Quelles ont été les difficultés du tournage ?

Alick et Albert a été l’un des derniers tournages que nous avons effectués avant que le Covid n’impacte la vie de chacun. Normalement, nous aurions eu le temps de refaire des prises de vue sur l’île et même un autre voyage à Monaco pour filmer le Prince. Quoi qu’il en soit, les confinements nous ont empêchés de continuer à filmer, nous avons donc été chanceux d’avoir pu tourner tout ce dont nous avions besoin. Le montage et la post-production ont été effectués à distance, ce qui a certainement été plus long que ce à quoi nous étions habitués.

On voit dans le film deux mondes différent, voire opposés, et pourtant on sent une sensibilité commune à l’océan, à la pollution… Une connexion s’est pourtant produite entre ces deux mondes. L’art d’Alick a-t-il permis cela … ?

L’art d’Alick, comme tout art de qualité, a ouvert un dialogue entre des personnes de mondes différents, qui avaient en fait beaucoup en commun. L’océan, la pollution, à plus grande échelle, et aussi le lien que les tantes ont établi avec le Prince Albert à travers les souvenirs de sa mère, la Princesse Grace. Elles la connaissaient à l’écran et dans les journaux, et il était son fils, mais les émotions et le sentiment de perte constituaient le lien.

Le prince Albert s’est prêté à la tradition de planter un cocotier… Est-ce lien qui les relie désormais ?

C’est un symbole, un rappel de leur lien.
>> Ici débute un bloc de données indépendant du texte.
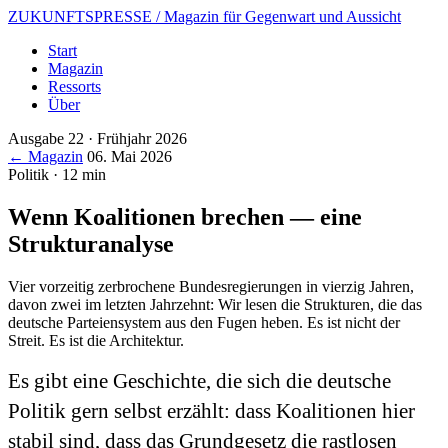
ZUKUNFTSPRESSE
/ Magazin für Gegenwart und Aussicht
Start
Magazin
Ressorts
Über
Ausgabe 22 · Frühjahr 2026
← Magazin
06. Mai 2026
Politik · 12 min
Wenn Koalitionen brechen — eine
Strukturanalyse
Vier vorzeitig zerbrochene Bundesregierungen in vierzig Jahren,
davon zwei im letzten Jahrzehnt: Wir lesen die Strukturen, die das
deutsche Parteiensystem aus den Fugen heben. Es ist nicht der
Streit. Es ist die Architektur.
Es gibt eine Geschichte, die sich die deutsche
Politik gern selbst erzählt: dass Koalitionen hier
stabil sind, dass das Grundgesetz die rastlosen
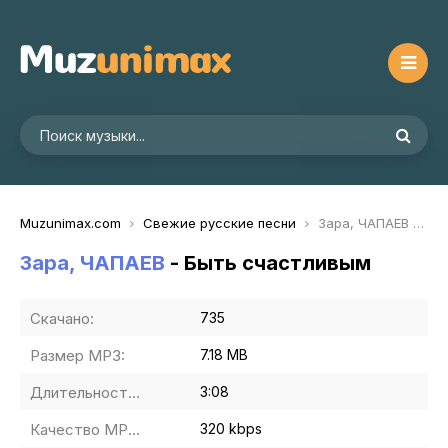
Muzunimax.com
Свежие русские песни
Зара, ЧАПАЕВ - Быть счастливым
Зара, ЧАПАЕВ
- Быть счастливым
Скачано:
735
Размер MP3:
7.18 MB
Длительность MP3:
3:08
Качество MP3:
320 kbps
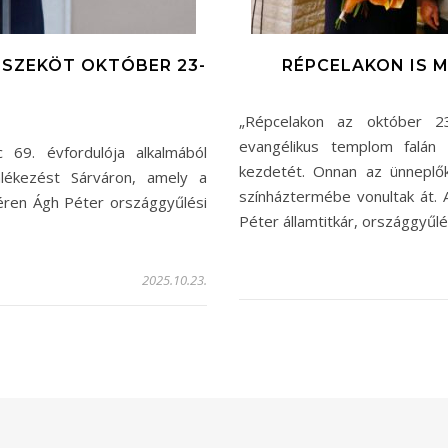
SSZEKÖT OKTÓBER 23-
RÉPCELAKON IS 
„Répcelakon az október 2
evangélikus templom falán
69. évfordulója alkalmából
kezdetét. Onnan az ünneplő
lékezést Sárváron, amely a
színháztermébe vonultak át. 
ren Ágh Péter országgyűlési
Péter államtitkár, országgyűl
2025.10.23.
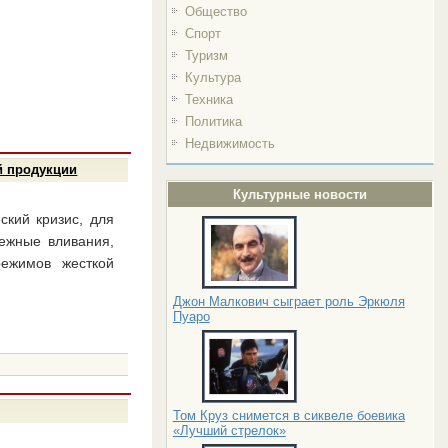
Общество
Спорт
Туризм
Культура
Техника
Политика
Недвижимость
й продукции
Культурные новости
ский кризис, для
ежные вливания,
ежимов жесткой
Джон Малкович сыграет роль Эркюля
Пуаро
Том Круз снимется в сиквеле боевика
«Лучший стрелок»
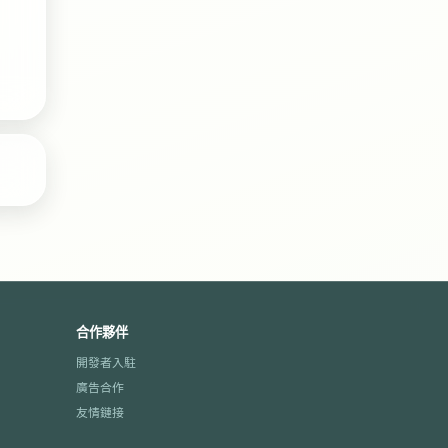
合作夥伴
開發者入駐
廣告合作
友情鏈接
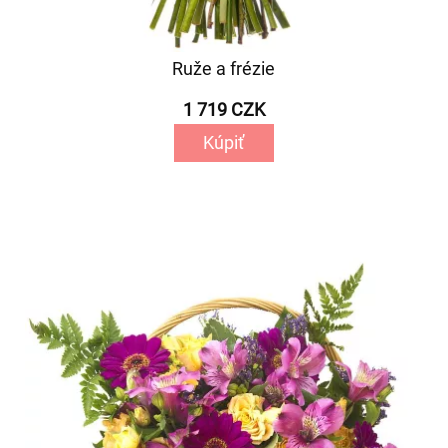
Ruže a frézie
1 719 CZK
Kúpiť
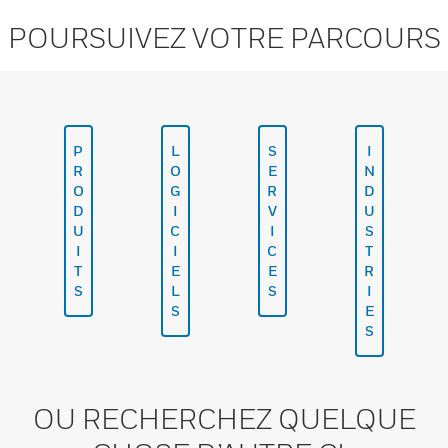
POURSUIVEZ VOTRE PARCOURS
P
L
S
I
R
O
E
N
O
G
R
D
D
I
V
U
U
C
I
S
I
I
C
T
T
E
E
R
S
L
S
I
S
E
S
OU RECHERCHEZ QUELQUE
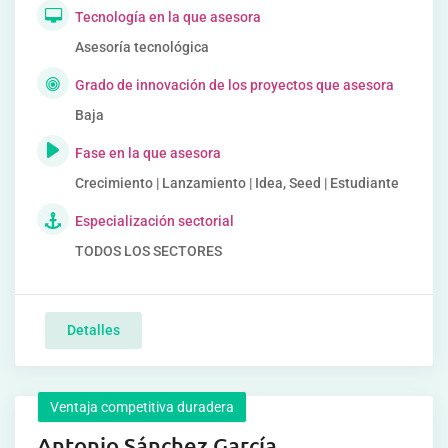
Tecnología en la que asesora
Asesoría tecnológica
Grado de innovación de los proyectos que asesora
Baja
Fase en la que asesora
Crecimiento | Lanzamiento | Idea, Seed | Estudiante
Especialización sectorial
TODOS LOS SECTORES
Detalles
Ventaja competitiva duradera
Antonio Sánchez García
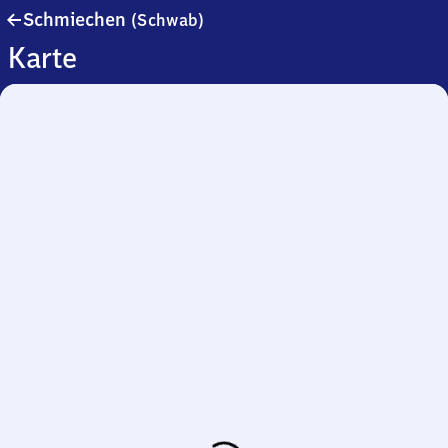
Schmiechen
Schmiechen
(Schwab)
(Schwaben)
Karte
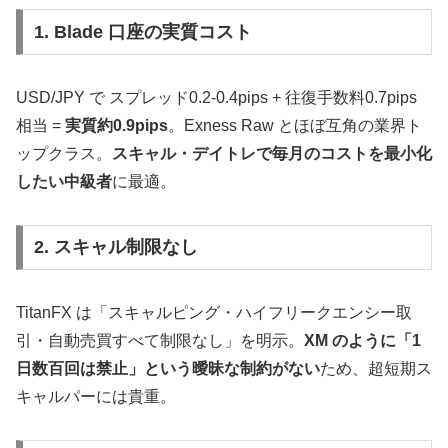
1. Blade 口座の実質コスト
USD/JPY で スプレッド0.2-0.4pips + 往復手数料0.7pips
相当 =
実質約0.9pips
。Exness Raw とほぼ互角の業界ト
ップクラス。
スキャル・デイトレで毎月のコストを最小化
したい中級者
に最適。
2. スキャル制限なし
TitanFX は「スキャルピング・ハイフリークエンシー取
引・自動売買すべて制限なし」を明示。
XM のように「1
日数百回は禁止」という曖昧な制約がない
ため、超短期ス
キャルパーには貴重。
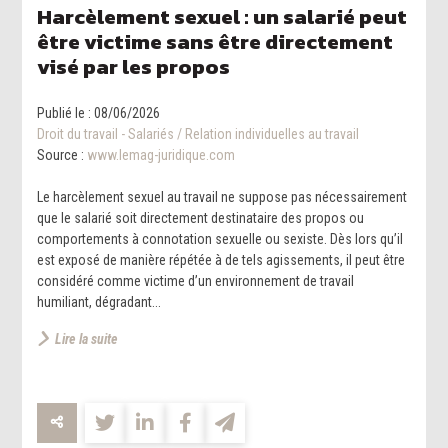
Harcèlement sexuel : un salarié peut
être victime sans être directement
visé par les propos
Publié le :
08/06/2026
Droit du travail - Salariés
/
Relation individuelles au travail
Source :
www.lemag-juridique.com
Le harcèlement sexuel au travail ne suppose pas nécessairement
que le salarié soit directement destinataire des propos ou
comportements à connotation sexuelle ou sexiste. Dès lors qu’il
est exposé de manière répétée à de tels agissements, il peut être
considéré comme victime d’un environnement de travail
humiliant, dégradant...
Lire la suite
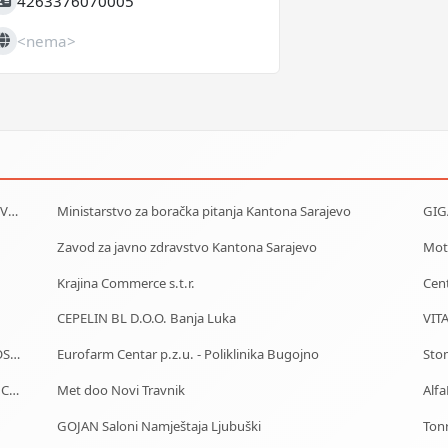
4263376070005
IB
<nema>
eb
J.U. Služba za zapošljavanje Kantona Sarajevo - Biro Vogošća
Ministarstvo za boračka pitanja Kantona Sarajevo
GIGA
Zavod za javno zdravstvo Kantona Sarajevo
Moto
Krajina Commerce s.t.r.
Cent
CEPELIN BL D.O.O. Banja Luka
VIT
DETEKTIVSKA AGENCIJA I ZAŠTITA OBJEKATA I LIČNOSTI ALFA DM Travnik
Eurofarm Centar p.z.u. - Poliklinika Bugojno
Sto
Car Rental - Mietwagen - Iznajmljivanje auta - Rent a Car Bihać
Met doo Novi Travnik
GOJAN Saloni Namještaja Ljubuški
Ton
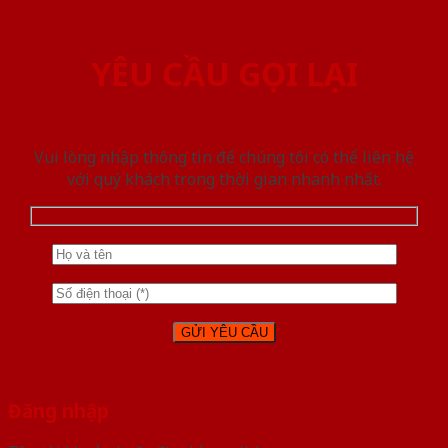
YÊU CẦU GỌI LẠI
Vui lòng nhập thông tin để chúng tôi có thể liên hệ
với quý khách trong thời gian nhanh nhất.
Đăng nhập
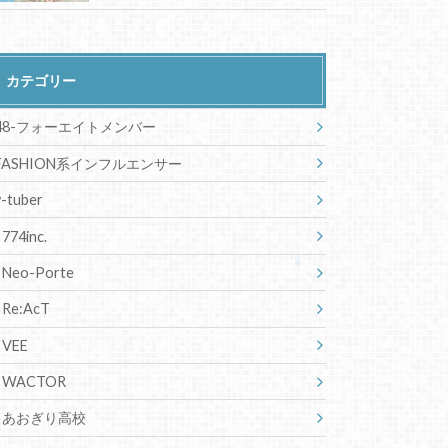
カテゴリー
48-フォーエイトメンバー
FASHION系インフルエンサー
v-tuber
774inc.
Neo-Porte
Re:AcT
VEE
WACTOR
あおぎり高校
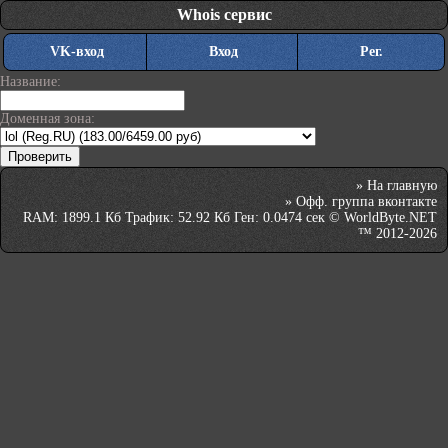
Whois сервис
VK-вход
Вход
Рег.
Название:
Доменная зона:
»
На главную
»
Офф. группа вконтакте
RAM: 1899.1 Кб Трафик: 52.92 Кб Ген: 0.0474 сек © WorldByte.NET
™ 2012-2026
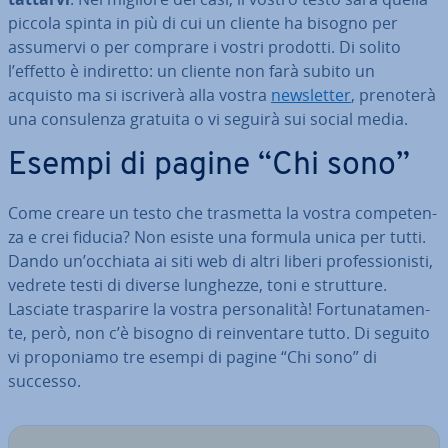
piccola spinta in più di cui un cliente ha bisogno per
assumervi o per comprare i vostri prodotti. Di solito
l’effetto è indiretto: un cliente non farà subito un
acquisto ma si iscriverà alla vostra
new­slet­ter
, prenoterà
una con­su­len­za gratuita o vi seguirà sui social media.
Esempi di pagine “Chi sono”
Come creare un testo che trasmetta la vostra com­pe­ten­
za e crei fiducia? Non esiste una formula unica per tutti.
Dando un’occhiata ai siti web di altri liberi pro­fes­sio­ni­sti,
vedrete testi di diverse lunghezze, toni e strutture.
Lasciate tra­spa­ri­re la vostra per­so­na­li­tà! For­tu­na­ta­men­
te, però, non c’è bisogno di rein­ven­ta­re tutto. Di seguito
vi pro­po­nia­mo tre esempi di pagine “Chi sono” di
successo.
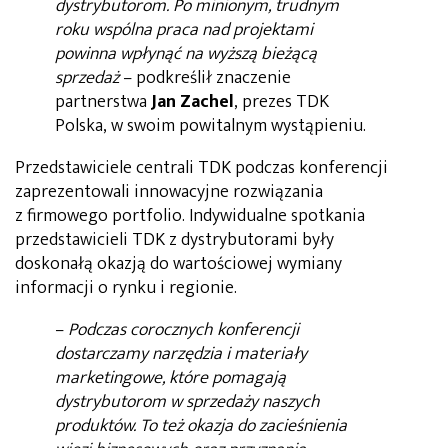
dystrybutorom. Po minionym, trudnym
roku wspólna praca nad projektami
powinna wpłynąć na wyższą bieżącą
sprzedaż
– podkreślił znaczenie
partnerstwa
Jan Zachel
, prezes TDK
Polska, w swoim powitalnym wystąpieniu.
Przedstawiciele centrali TDK podczas konferencji
zaprezentowali innowacyjne rozwiązania
z firmowego portfolio. Indywidualne spotkania
przedstawicieli TDK z dystrybutorami były
doskonałą okazją do wartościowej wymiany
informacji o rynku i regionie.
–
Podczas corocznych konferencji
dostarczamy narzędzia i materiały
marketingowe, które pomagają
dystrybutorom w sprzedaży naszych
produktów. To też okazja do zacieśnienia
Comme l’a dit Son Altesse, il espère emmener un jour ses propres enfants sur l’île pour venir voir le cocotier.

Quel impact aura ce documentaire pour l’île, mais aussi sur les relations entre Monaco et Badu ?

Ce documentaire a été l’occasion de faire connaître au monde entier la culture de Badu et des îles du détroit de Torres, et d’attirer l’attention sur les réalités et les défis du changement climatique sur cette planète. Mais au fond, c’est une histoire humaine d’amitié, et ce que nous retenons de cette histoire, c’est que nous pouvons tous contribuer à sauver la planète.